**Data entries**
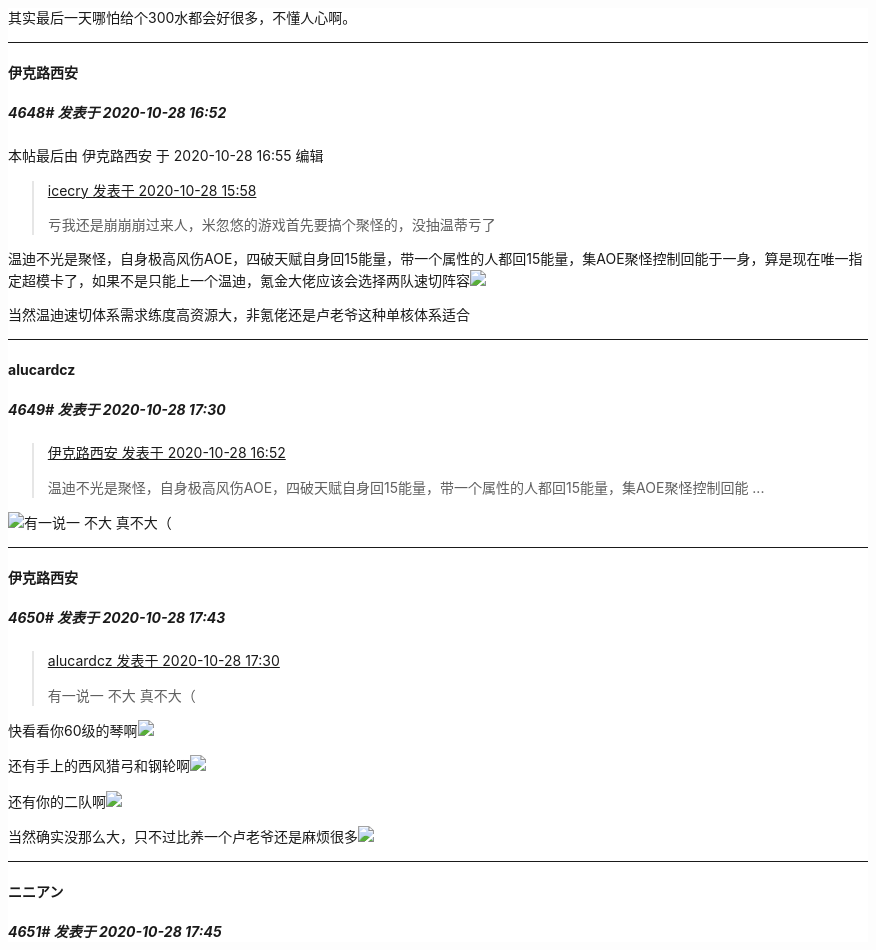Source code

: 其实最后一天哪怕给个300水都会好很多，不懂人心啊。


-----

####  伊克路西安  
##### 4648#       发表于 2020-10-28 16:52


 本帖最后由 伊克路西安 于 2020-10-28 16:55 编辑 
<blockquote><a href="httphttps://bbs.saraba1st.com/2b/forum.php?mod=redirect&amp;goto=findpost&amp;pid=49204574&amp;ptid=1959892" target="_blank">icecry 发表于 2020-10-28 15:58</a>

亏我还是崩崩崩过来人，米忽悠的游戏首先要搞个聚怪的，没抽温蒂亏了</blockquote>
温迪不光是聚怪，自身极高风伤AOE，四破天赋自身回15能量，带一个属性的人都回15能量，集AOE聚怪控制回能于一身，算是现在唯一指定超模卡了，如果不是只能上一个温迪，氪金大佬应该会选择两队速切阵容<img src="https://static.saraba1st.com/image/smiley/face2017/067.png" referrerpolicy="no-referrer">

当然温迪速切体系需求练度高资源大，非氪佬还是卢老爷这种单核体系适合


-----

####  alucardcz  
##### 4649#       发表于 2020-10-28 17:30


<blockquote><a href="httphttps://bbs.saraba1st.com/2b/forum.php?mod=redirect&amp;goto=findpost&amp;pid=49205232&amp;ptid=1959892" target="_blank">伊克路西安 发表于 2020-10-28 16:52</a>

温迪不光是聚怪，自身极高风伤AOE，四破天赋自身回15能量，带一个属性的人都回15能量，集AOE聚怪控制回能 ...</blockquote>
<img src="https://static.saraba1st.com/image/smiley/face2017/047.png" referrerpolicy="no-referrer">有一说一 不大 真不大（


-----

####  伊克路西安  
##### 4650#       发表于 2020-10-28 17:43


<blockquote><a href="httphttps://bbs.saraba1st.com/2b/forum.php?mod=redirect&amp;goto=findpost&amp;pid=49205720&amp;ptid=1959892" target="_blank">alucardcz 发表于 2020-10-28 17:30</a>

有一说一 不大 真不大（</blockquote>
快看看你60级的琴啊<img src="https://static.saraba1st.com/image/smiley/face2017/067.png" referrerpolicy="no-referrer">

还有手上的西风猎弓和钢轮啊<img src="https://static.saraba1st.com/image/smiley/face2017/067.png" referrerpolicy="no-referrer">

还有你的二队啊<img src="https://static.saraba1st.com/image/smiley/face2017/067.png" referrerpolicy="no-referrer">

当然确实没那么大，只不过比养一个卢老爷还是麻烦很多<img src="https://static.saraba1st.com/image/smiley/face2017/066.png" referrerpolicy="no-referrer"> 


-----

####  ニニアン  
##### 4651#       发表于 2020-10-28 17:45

---

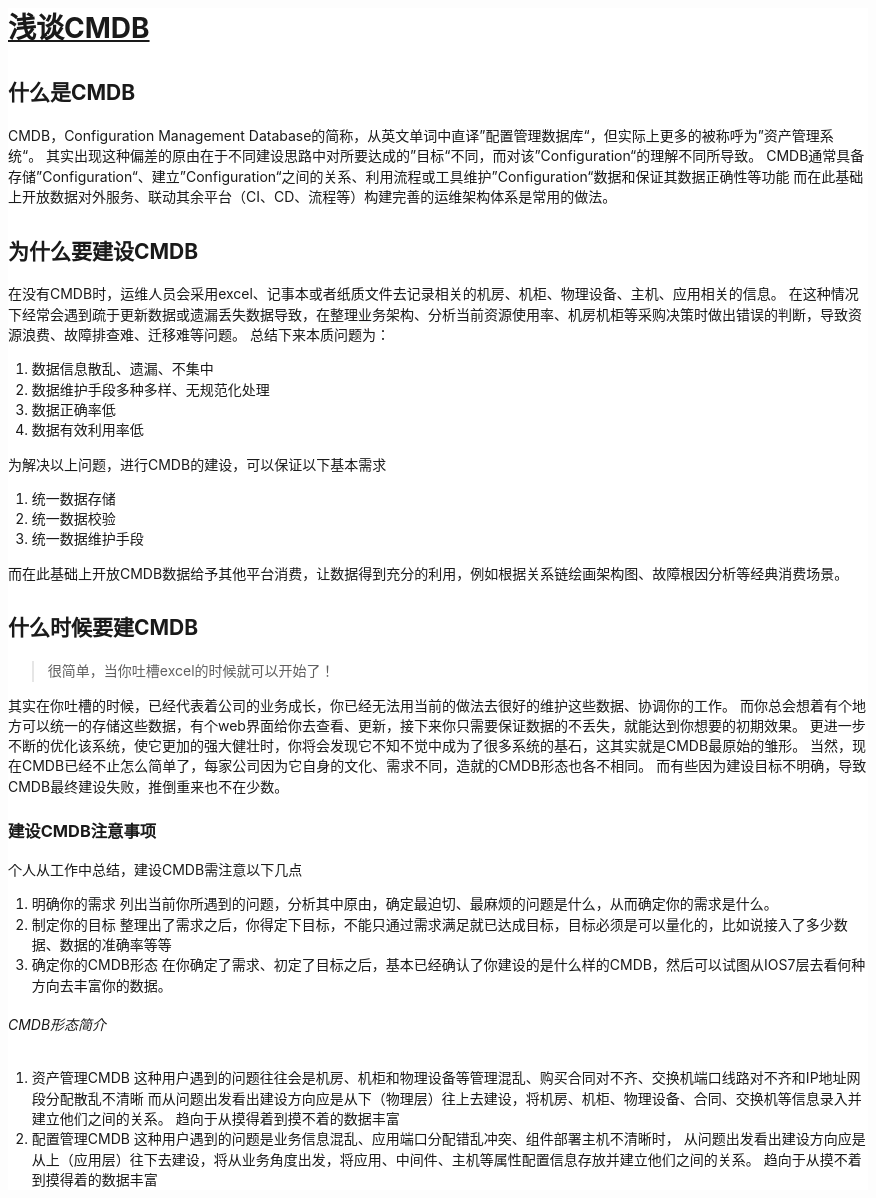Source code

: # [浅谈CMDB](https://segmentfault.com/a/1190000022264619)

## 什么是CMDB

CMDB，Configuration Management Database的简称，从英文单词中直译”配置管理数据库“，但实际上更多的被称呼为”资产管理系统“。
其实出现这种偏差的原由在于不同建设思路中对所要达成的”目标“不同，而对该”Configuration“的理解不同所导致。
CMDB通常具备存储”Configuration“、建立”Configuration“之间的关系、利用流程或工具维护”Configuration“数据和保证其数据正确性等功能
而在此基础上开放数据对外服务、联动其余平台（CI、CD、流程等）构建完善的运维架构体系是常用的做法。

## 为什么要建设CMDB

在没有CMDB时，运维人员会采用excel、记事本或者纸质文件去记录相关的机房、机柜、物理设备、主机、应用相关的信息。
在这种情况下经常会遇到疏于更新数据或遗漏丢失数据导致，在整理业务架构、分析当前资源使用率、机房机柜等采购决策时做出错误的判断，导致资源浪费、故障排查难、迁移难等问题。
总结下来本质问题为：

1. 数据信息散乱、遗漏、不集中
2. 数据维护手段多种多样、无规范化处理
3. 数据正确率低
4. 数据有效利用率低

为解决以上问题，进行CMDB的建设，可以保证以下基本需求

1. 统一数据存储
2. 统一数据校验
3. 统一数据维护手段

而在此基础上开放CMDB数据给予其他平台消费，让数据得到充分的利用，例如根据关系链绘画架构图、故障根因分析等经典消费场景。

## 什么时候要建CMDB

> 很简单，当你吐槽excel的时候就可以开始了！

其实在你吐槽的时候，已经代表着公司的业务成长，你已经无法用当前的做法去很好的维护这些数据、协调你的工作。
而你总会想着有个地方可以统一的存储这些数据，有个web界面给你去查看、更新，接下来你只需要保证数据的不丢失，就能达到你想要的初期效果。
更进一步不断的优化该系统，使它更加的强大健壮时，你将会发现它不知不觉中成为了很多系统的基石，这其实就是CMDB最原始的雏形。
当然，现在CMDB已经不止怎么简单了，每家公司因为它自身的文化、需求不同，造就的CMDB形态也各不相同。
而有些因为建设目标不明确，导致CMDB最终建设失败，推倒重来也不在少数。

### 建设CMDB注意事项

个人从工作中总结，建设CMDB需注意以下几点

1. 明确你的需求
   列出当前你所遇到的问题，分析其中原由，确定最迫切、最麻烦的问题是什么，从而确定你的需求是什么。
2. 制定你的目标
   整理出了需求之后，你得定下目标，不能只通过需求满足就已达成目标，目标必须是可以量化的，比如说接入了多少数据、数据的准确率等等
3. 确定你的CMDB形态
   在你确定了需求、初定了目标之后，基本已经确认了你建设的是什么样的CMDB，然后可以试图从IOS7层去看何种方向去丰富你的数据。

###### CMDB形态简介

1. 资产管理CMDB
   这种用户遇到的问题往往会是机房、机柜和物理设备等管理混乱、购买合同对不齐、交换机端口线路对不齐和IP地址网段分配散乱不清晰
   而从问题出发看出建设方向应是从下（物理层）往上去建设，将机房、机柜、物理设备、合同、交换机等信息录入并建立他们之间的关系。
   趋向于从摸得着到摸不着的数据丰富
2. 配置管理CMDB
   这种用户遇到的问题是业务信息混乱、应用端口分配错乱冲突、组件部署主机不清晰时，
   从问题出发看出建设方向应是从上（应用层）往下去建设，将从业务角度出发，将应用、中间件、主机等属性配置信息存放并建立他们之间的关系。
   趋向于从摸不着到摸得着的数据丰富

**What to work on**
The answer is a number alone: how many lines of the data contain the string "alucardcz"?

**Result of the task**
2